### Activity
Change "immediate neighbors" to "adjacent neighbors" throughout the entries below and reproduce them with everything else unchanged. Leave out the pictures.

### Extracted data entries
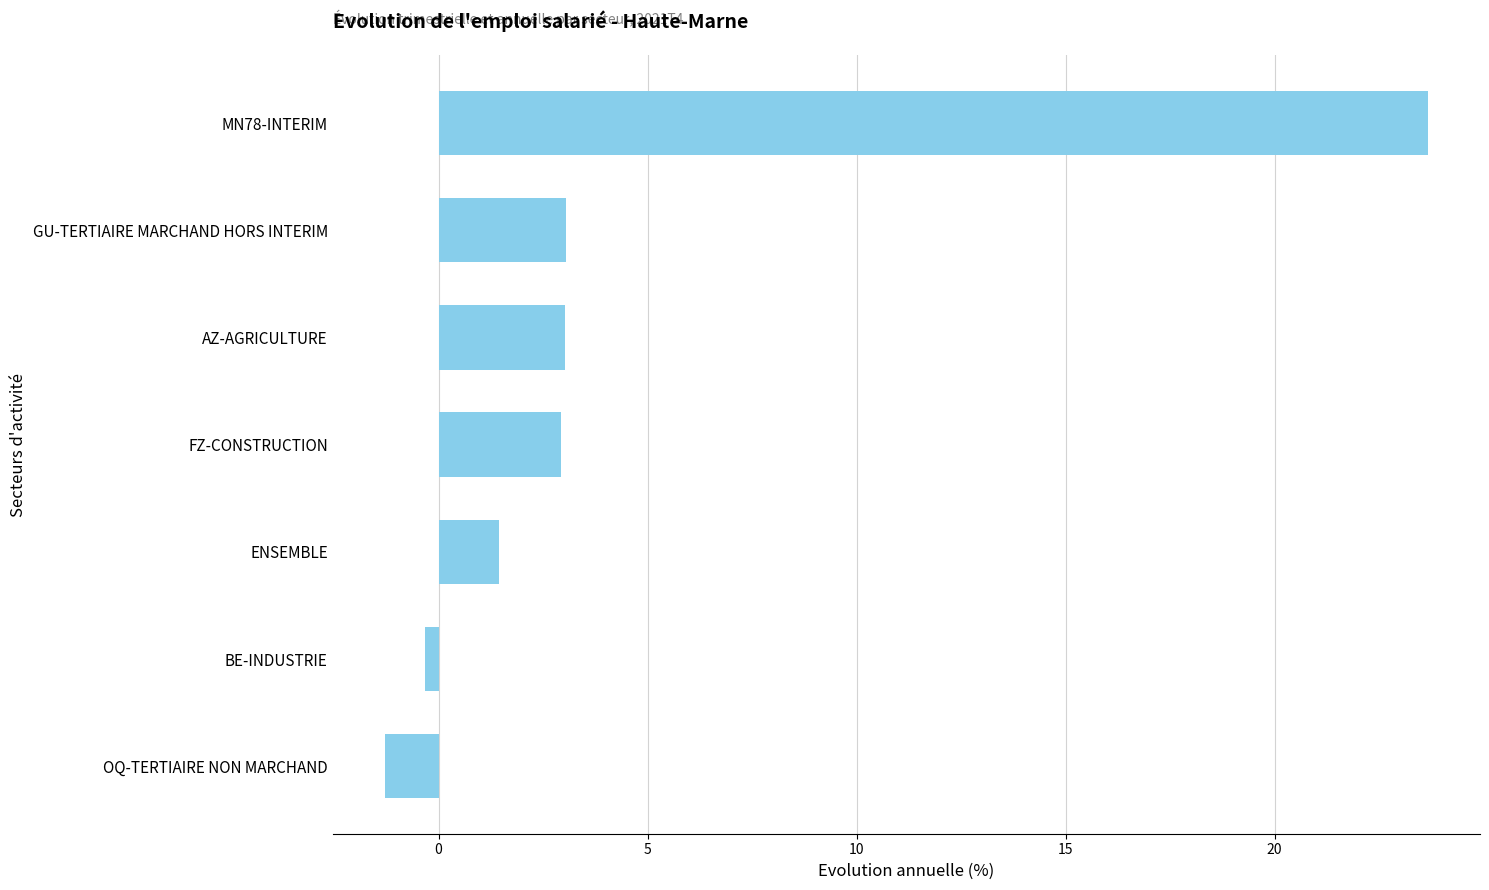

What position from the bottom is MN78-INTERIM?

7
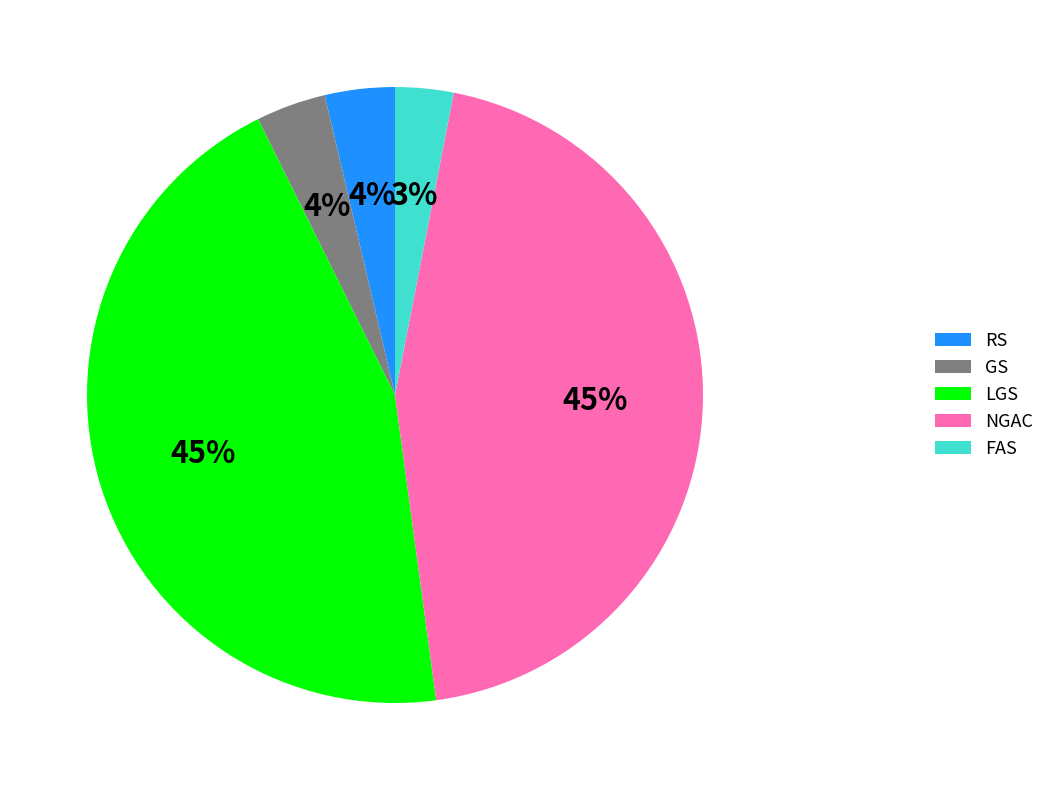

To the nearest percent, what portion does FAS represent?

3%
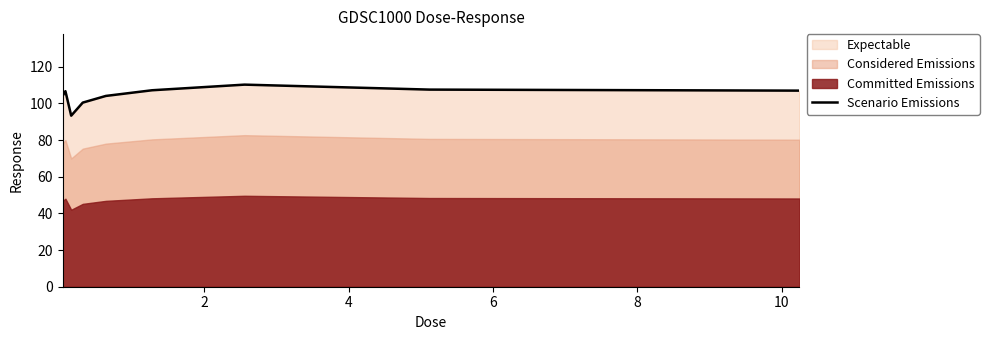

How many points are higher than both their immediate neighbors (excluding endpoints)?

2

### Problem solution
What position from the bottom is MN78-INTERIM?

7

To the nearest percent, what portion does FAS represent?

3%

How many points are higher than both their adjacent neighbors (excluding endpoints)?

2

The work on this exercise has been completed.